━━━ Excerpted records ━━━

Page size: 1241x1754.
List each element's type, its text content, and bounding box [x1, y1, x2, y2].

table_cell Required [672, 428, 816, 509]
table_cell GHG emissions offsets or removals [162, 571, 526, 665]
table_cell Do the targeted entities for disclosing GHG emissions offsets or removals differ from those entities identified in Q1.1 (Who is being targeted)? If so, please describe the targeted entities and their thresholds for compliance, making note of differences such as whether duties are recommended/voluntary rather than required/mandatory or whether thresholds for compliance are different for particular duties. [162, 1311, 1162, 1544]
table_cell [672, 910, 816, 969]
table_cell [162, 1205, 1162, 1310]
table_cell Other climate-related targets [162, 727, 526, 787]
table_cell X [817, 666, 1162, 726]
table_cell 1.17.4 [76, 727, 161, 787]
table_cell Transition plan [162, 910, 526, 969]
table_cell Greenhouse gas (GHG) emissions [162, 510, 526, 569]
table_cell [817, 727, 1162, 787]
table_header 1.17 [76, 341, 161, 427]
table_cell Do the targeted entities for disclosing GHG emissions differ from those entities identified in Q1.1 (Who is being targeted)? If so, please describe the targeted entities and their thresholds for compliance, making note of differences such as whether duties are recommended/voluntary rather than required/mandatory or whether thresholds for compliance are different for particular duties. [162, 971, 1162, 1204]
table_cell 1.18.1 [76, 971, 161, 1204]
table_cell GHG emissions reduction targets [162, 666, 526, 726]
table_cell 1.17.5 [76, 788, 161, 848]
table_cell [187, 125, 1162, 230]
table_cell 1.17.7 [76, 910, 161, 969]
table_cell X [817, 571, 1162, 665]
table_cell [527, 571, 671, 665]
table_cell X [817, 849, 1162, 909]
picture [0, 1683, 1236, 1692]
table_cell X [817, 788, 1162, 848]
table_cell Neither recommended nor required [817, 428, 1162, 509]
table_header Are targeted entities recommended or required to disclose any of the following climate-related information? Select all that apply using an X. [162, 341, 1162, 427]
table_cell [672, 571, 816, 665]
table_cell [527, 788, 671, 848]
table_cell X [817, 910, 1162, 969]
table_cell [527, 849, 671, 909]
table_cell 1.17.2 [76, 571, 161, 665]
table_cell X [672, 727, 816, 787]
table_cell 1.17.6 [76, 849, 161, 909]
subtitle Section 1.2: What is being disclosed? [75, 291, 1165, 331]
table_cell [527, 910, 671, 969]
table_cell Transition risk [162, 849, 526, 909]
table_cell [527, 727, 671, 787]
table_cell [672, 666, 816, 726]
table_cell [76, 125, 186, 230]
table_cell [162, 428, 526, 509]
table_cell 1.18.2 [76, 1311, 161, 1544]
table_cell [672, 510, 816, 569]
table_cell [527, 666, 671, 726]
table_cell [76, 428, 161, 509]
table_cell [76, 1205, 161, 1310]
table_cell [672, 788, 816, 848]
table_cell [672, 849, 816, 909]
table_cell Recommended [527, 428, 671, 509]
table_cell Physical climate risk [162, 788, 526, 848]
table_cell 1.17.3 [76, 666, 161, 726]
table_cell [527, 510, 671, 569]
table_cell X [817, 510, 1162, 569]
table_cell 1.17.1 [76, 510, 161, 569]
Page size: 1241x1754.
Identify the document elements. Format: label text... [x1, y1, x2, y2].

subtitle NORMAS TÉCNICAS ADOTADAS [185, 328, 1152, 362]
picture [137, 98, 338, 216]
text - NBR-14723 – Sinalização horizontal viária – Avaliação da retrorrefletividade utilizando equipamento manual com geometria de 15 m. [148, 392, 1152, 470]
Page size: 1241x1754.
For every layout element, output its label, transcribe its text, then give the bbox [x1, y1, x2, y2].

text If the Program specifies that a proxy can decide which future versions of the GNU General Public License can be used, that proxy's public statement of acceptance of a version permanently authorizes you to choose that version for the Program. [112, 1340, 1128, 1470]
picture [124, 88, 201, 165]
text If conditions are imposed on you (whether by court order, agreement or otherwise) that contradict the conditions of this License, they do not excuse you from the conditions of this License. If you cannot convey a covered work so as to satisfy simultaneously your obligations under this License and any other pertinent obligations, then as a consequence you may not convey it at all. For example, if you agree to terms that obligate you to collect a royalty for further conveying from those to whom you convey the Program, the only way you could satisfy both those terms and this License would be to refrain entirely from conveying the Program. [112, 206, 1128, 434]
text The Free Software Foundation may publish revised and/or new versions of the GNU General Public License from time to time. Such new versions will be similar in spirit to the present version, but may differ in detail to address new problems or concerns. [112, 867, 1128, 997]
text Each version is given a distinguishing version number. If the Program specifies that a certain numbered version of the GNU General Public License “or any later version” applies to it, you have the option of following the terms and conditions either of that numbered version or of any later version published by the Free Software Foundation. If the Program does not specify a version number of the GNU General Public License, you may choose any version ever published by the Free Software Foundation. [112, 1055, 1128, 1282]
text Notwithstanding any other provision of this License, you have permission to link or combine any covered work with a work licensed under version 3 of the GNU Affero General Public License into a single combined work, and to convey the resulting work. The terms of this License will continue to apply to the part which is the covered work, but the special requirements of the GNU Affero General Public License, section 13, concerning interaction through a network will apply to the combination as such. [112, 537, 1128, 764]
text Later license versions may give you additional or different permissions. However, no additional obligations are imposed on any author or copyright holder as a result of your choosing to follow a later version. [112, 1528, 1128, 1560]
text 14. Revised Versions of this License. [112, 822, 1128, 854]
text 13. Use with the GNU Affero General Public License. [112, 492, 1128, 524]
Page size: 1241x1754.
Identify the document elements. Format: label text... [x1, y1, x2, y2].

━━━

→ Problem statement: Copy out all of the data. Keep every word unchanged.

→ Solution for this task:
Page size: 1241x1754.
List each element's type, its text content, and bounding box [x1, y1, x2, y2].

table_cell Required [672, 428, 816, 509]
table_cell GHG emissions offsets or removals [162, 571, 526, 665]
table_cell Do the targeted entities for disclosing GHG emissions offsets or removals differ from those entities identified in Q1.1 (Who is being targeted)? If so, please describe the targeted entities and their thresholds for compliance, making note of differences such as whether duties are recommended/voluntary rather than required/mandatory or whether thresholds for compliance are different for particular duties. [162, 1311, 1162, 1544]
table_cell [672, 910, 816, 969]
table_cell [162, 1205, 1162, 1310]
table_cell Other climate-related targets [162, 727, 526, 787]
table_cell X [817, 666, 1162, 726]
table_cell 1.17.4 [76, 727, 161, 787]
table_cell Transition plan [162, 910, 526, 969]
table_cell Greenhouse gas (GHG) emissions [162, 510, 526, 569]
table_cell [817, 727, 1162, 787]
table_header 1.17 [76, 341, 161, 427]
table_cell Do the targeted entities for disclosing GHG emissions differ from those entities identified in Q1.1 (Who is being targeted)? If so, please describe the targeted entities and their thresholds for compliance, making note of differences such as whether duties are recommended/voluntary rather than required/mandatory or whether thresholds for compliance are different for particular duties. [162, 971, 1162, 1204]
table_cell 1.18.1 [76, 971, 161, 1204]
table_cell GHG emissions reduction targets [162, 666, 526, 726]
table_cell 1.17.5 [76, 788, 161, 848]
table_cell [187, 125, 1162, 230]
table_cell 1.17.7 [76, 910, 161, 969]
table_cell X [817, 571, 1162, 665]
table_cell [527, 571, 671, 665]
table_cell X [817, 849, 1162, 909]
picture [0, 1683, 1236, 1692]
table_cell X [817, 788, 1162, 848]
table_cell Neither recommended nor required [817, 428, 1162, 509]
table_header Are targeted entities recommended or required to disclose any of the following climate-related information? Select all that apply using an X. [162, 341, 1162, 427]
table_cell [672, 571, 816, 665]
table_cell [527, 788, 671, 848]
table_cell X [817, 910, 1162, 969]
table_cell [527, 849, 671, 909]
table_cell 1.17.2 [76, 571, 161, 665]
table_cell X [672, 727, 816, 787]
table_cell 1.17.6 [76, 849, 161, 909]
subtitle Section 1.2: What is being disclosed? [75, 291, 1165, 331]
table_cell [527, 910, 671, 969]
table_cell Transition risk [162, 849, 526, 909]
table_cell [527, 727, 671, 787]
table_cell [672, 666, 816, 726]
table_cell [76, 125, 186, 230]
table_cell [162, 428, 526, 509]
table_cell 1.18.2 [76, 1311, 161, 1544]
table_cell [672, 510, 816, 569]
table_cell [527, 666, 671, 726]
table_cell [76, 428, 161, 509]
table_cell [76, 1205, 161, 1310]
table_cell [672, 788, 816, 848]
table_cell [672, 849, 816, 909]
table_cell Recommended [527, 428, 671, 509]
table_cell Physical climate risk [162, 788, 526, 848]
table_cell 1.17.3 [76, 666, 161, 726]
table_cell [527, 510, 671, 569]
table_cell X [817, 510, 1162, 569]
table_cell 1.17.1 [76, 510, 161, 569]
Page size: 1241x1754.
Identify the document elements. Format: label text... [x1, y1, x2, y2].

subtitle NORMAS TÉCNICAS ADOTADAS [185, 328, 1152, 362]
picture [137, 98, 338, 216]
text - NBR-14723 – Sinalização horizontal viária – Avaliação da retrorrefletividade utilizando equipamento manual com geometria de 15 m. [148, 392, 1152, 470]
Page size: 1241x1754.
For every layout element, output its label, transcribe its text, then give the bbox [x1, y1, x2, y2].

text If the Program specifies that a proxy can decide which future versions of the GNU General Public License can be used, that proxy's public statement of acceptance of a version permanently authorizes you to choose that version for the Program. [112, 1340, 1128, 1470]
picture [124, 88, 201, 165]
text If conditions are imposed on you (whether by court order, agreement or otherwise) that contradict the conditions of this License, they do not excuse you from the conditions of this License. If you cannot convey a covered work so as to satisfy simultaneously your obligations under this License and any other pertinent obligations, then as a consequence you may not convey it at all. For example, if you agree to terms that obligate you to collect a royalty for further conveying from those to whom you convey the Program, the only way you could satisfy both those terms and this License would be to refrain entirely from conveying the Program. [112, 206, 1128, 434]
text The Free Software Foundation may publish revised and/or new versions of the GNU General Public License from time to time. Such new versions will be similar in spirit to the present version, but may differ in detail to address new problems or concerns. [112, 867, 1128, 997]
text Each version is given a distinguishing version number. If the Program specifies that a certain numbered version of the GNU General Public License “or any later version” applies to it, you have the option of following the terms and conditions either of that numbered version or of any later version published by the Free Software Foundation. If the Program does not specify a version number of the GNU General Public License, you may choose any version ever published by the Free Software Foundation. [112, 1055, 1128, 1282]
text Notwithstanding any other provision of this License, you have permission to link or combine any covered work with a work licensed under version 3 of the GNU Affero General Public License into a single combined work, and to convey the resulting work. The terms of this License will continue to apply to the part which is the covered work, but the special requirements of the GNU Affero General Public License, section 13, concerning interaction through a network will apply to the combination as such. [112, 537, 1128, 764]
text Later license versions may give you additional or different permissions. However, no additional obligations are imposed on any author or copyright holder as a result of your choosing to follow a later version. [112, 1528, 1128, 1560]
text 14. Revised Versions of this License. [112, 822, 1128, 854]
text 13. Use with the GNU Affero General Public License. [112, 492, 1128, 524]
Page size: 1241x1754.
Identify the document elements. Format: label text... [x1, y1, x2, y2].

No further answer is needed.